Norme e tributi. Niente ritenuta sul premio per il ritrovamento di mille monete d'oro di epoca romana. Inapplicabile la disciplina per le vincite da giochi, lotterie e scommesse

Chi trova un tesoro in monete d'oro e lo affida allo Stato, non deve porsi problemi fiscali. Ciò si desume dalla sentenza del Consiglio di Stato 920/2024, relativa ad una scoperta avvenuta a Como. Durante una ristrutturazione edilizia, era infatti emerso un vaso con mille monete d'oro, risalenti al periodo tardo romano. Il consistente loro valore (oltre 3.000.000 di euro) ha generato una lite dalla quale si desume un'autonomia tra la sorte ed il fisco. Le mille monete, come bene archeologico, sono di proprietà dello Stato (articolo 92 del Dlgs 42/2004, articoli 822 e 826 del Codice Civile), mentre allo scopritore è spettato un premio che può giungere fino al 25% del valore della scoperta. 

La perizia sul valore spetta al ministero, il quale individua poi i soggetti interessati al premio di rinvenimento (proprietario dell'area, impresa esecutrice dei lavori) e infine provvede al pagamento. Nel caso specifico, al momento del pagamento lo Stato si è ricordato di essere anche un esattore ed ha applicato la ritenuta d'acconto sul premio.

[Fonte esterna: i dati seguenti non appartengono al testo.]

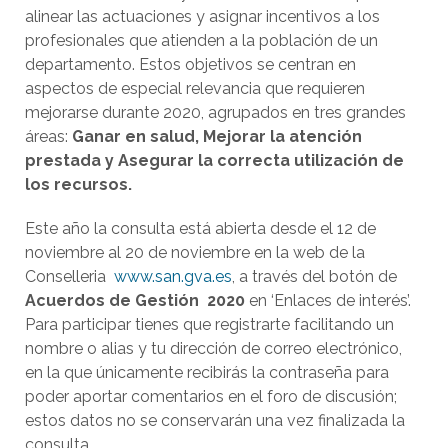
alinear las actuaciones y asignar incentivos a los
profesionales que atienden a la población de un
departamento. Estos objetivos se centran en
aspectos de especial relevancia que requieren
mejorarse durante 2020, agrupados en tres grandes
áreas:
Ganar en salud, Mejorar la atención
prestada y Asegurar la correcta utilización de
los recursos.
Este año la consulta está abierta desde el 12 de
noviembre al 20 de noviembre en la web de la
Conselleria
www.san.gva.es
, a través del botón de
Acuerdos de Gestión 2020
en ‘Enlaces de interés’.
Para participar tienes que registrarte facilitando un
nombre o alias y tu dirección de correo electrónico,
en la que únicamente recibirás la contraseña para
poder aportar comentarios en el foro de discusión;
estos datos no se conservarán una vez finalizada la
consulta.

Di qui la lite con la società proprietaria del cantiere, che ha invocato l'articolo 30 del Dpr 600/1973, cioè la norma che prevede una ritenuta d'acconto sugli importi di premi e vincite derivanti dalla sorte, da giochi di abilità, da concorsi, pronostici e scommesse. Per il tesoro trovato a Como, lo Stato ha riconosciuto il diritto al premio, ma intendeva detrarre la ritenuta.

In primo grado il Tar di Milano ha condiviso questa detrazione, ritenendo che il premio generasse capacità contributiva (come per i premi dei quiz televisivi). La soluzione non ha convinto l'impresa autrice della scoperta, che ha proposto un appello ritenuto oggi fondato dal Consiglio di Stato. I giudici hanno escluso l'obbligo di praticare la ritenuta e quindi, di fatto, anche l'obbligo di considerare il premio un "reddito diverso" sottoposto a tassazione.

Secondo i giudici, il premio spettante al proprietario del sito di ritrovamento non può essere considerato alla stregua di una vincita, di un pronostico o di una scommessa, collegati alla mera sorte. Si tratta invece, di un indennizzo corrisposto a titolo di ristoro per gli effetti derivanti dall'attività autoritativa di incameramento di un bene che, anche se ritrovato nell'ambito di una proprietà privata, diventa statale, in omaggio a superiori interessi pubblici.

Mancando quindi qualsiasi, anche generica prevedibilità del ritrovamento, il premio per mille monete è stato considerato un ristoro per un'attività svolta nell'interesse pubblico, collegato alla meritevolezza ed esemplarità del comportamento dello scopritore. In altri termini, restituire allo Stato quanto dallo stesso dimenticato, genera un premio, senza un vero e proprio reddito fiscalmente rilevante. Detto premio, al di là dei termini utilizzati (sorte, fortuna) non può essere assimilato ai premi del lotto e delle lotterie. Il legislatore non ha infatti voluto implementare le entrate dell'erario, ma creare una convenienza reale (non simbolica) per i soggetti che, a vario titolo, si trovino a contatto con beni archeologici, affinchè non occultino i ritrovamenti e non cedano alla tentazione del commercio illegale dei relatvi reperti. Quindi non si tratta di una normativa inquadrabile in una logica tributaria (tendente alla massimizzazione delle entrate erariali), ma in quella diversa della tutela dei beni culturali.